SYCL has facilities to actually do explicit copy
within the command group. The copy
function you can find in the SYCL under the SYCL functions for explicit memory operations section.
However, if you are running your parallel_for right after you copied onto device, you wouldn’t gain much from using this. I would suggest to try both ways : control (device) buffer as in my example or using sycl::handler::copy
.
Here is a copy
example I took directly from the SYCL specification for your convenience when browsing this forum topic.

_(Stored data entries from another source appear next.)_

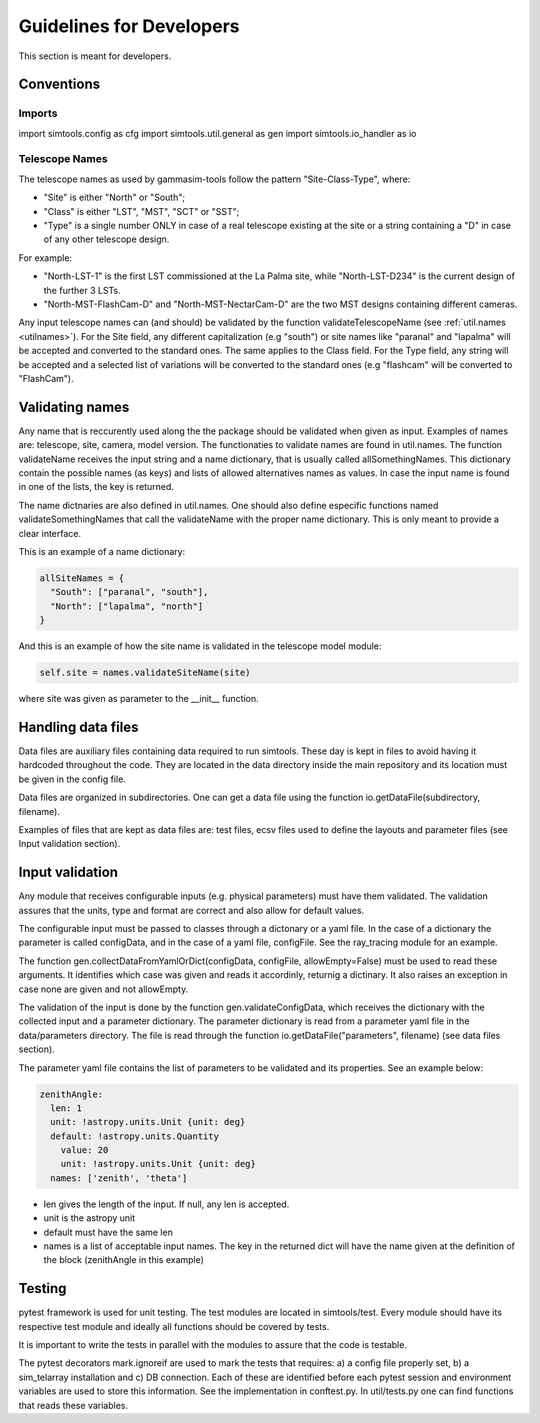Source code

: .. _Guidelines:

Guidelines for Developers
*************************

This section is meant for developers.


Conventions
===========

Imports
-------

import simtools.config as cfg
import simtools.util.general as gen
import simtools.io_handler as io


Telescope Names
---------------

The telescope names as used by gammasim-tools follow the pattern "Site-Class-Type", where:

* "Site" is either "North" or "South";
* "Class" is either "LST", "MST", "SCT" or "SST";
* "Type" is a single number ONLY in case of a real telescope existing at the site or a string containing a "D" in case of any other telescope design.

For example:

* "North-LST-1" is the first LST commissioned at the La Palma site, while "North-LST-D234" is the current design of the further 3 LSTs.
* "North-MST-FlashCam-D" and "North-MST-NectarCam-D" are the two MST designs containing different cameras.

Any input telescope names can (and should) be validated by the function validateTelescopeName (see :ref:`util.names <utilnames>`).
For the Site field, any different capitalization (e.g "south") or site names like "paranal" and "lapalma" will be accepted
and converted to the standard ones. The same applies to the Class field.
For the Type field, any string will be accepted and a selected list of variations will be converted to the standard ones
(e.g "flashcam" will be converted to "FlashCam").


Validating names
================

Any name that is reccurently used along the the package should be validated when given as input.
Examples of names are: telescope, site, camera, model version. The functionaties to validate names
are found in util.names. The function validateName receives the input string and a name dictionary,
that is usually called allSomethingNames. This dictionary contain the possible names (as keys) and lists
of allowed alternatives names as values. In case the input name is found in one of the lists, the key
is returned.

The name dictnaries are also defined in util.names. One should also define especific functions named
validateSomethingNames that call the validateName with the proper name dictionary. This is only meant to
provide a clear interface.

This is an example of a name dictionary:


.. code-block:: yaml

  allSiteNames = {
    "South": ["paranal", "south"],
    "North": ["lapalma", "north"]
  }

And this is an example of how the site name is validated in the telescope model module:


.. code-block:: python

  self.site = names.validateSiteName(site)

where site was given as parameter to the __init__ function.


Handling data files
===================

Data files are auxiliary files containing data required to run simtools.
These day is kept in files to avoid having it hardcoded throughout the code.
They are located in the data directory inside the main repository and its location
must be given in the config file.

Data files are organized in subdirectories. One can get a data file using the function
io.getDataFile(subdirectory, filename).

Examples of files that are kept as data files are: test files, ecsv files used to define
the layouts and parameter files (see Input validation section).


Input validation
================

Any module that receives configurable inputs (e.g. physical parameters)
must have them validated. The validation assures that the units, type and
format are correct and also allow for default values.

The configurable input must be passed to classes through a dictonary or a yaml
file. In the case of a dictionary the parameter is called configData, and in the
case of a yaml file, configFile. See the ray_tracing module for an example.

The function gen.collectDataFromYamlOrDict(configData, configFile, allowEmpty=False)
must be used to read these arguments. It identifies which case was given and
reads it accordinly, returnig a dictinary. It also raises an exception in case none are
given and not allowEmpty.

The validation of the input is done by the function gen.validateConfigData, which
receives the dictionary with the collected input and a parameter dictionary. The parameter 
dictionary is read from a parameter yaml file in the data/parameters directory.
The file is read through the function io.getDataFile("parameters", filename)
(see data files section). 

The parameter yaml file contains the list of parameters to be validated and its
properties. See an example below:

.. code-block:: yaml

  zenithAngle: 
    len: 1
    unit: !astropy.units.Unit {unit: deg}
    default: !astropy.units.Quantity
      value: 20
      unit: !astropy.units.Unit {unit: deg}
    names: ['zenith', 'theta']


* len gives the length of the input. If null, any len is accepted.
* unit is the astropy unit
* default must have the same len
* names is a list of acceptable input names. The key in the returned dict will have the name given at the definition of the block (zenithAngle in this example)


Testing
=======

pytest framework is used for unit testing.
The test modules are located in simtools/test.
Every module should have its respective test module and
ideally all functions should be covered by tests.

It is important to write the tests in parallel with the modules
to assure that the code is testable.

The pytest decorators mark.ignoreif are used to mark the tests that
requires: a) a config file properly set, b) a sim_telarray installation and
c) DB connection. Each of these are identified before each pytest session
and environment variables are used to store this information. See the implementation
in conftest.py. In util/tests.py one can find functions that reads these variables.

const size_t nElems = 10u;
// Create a vector and fill it with values 0, 1, 2, 3, 4, 5, 6, 7, 8, 9
std::vector<int> v(nElems);
std::iota(std::begin(v), std::end(v), 0);
// Create a buffer with no associated user storage
buffer<int, 1> b{range<1>(nElems)};
// Create a queue
queue myQueue;
myQueue.submit([&](handler &cgh) {
// Retrieve a ranged write accessor to a global buffer with access to the first half of the buffer
accessor<int, 1, access::mode::write, access::target::global_buffer> acc(b,
range<1>(nElems / 2), id<1>(0));
// Copy the first five elements of the vector into the buffer associated with the accessor
cgh.copy(v.data(), acc);
});
Hope this helps!
-Georgi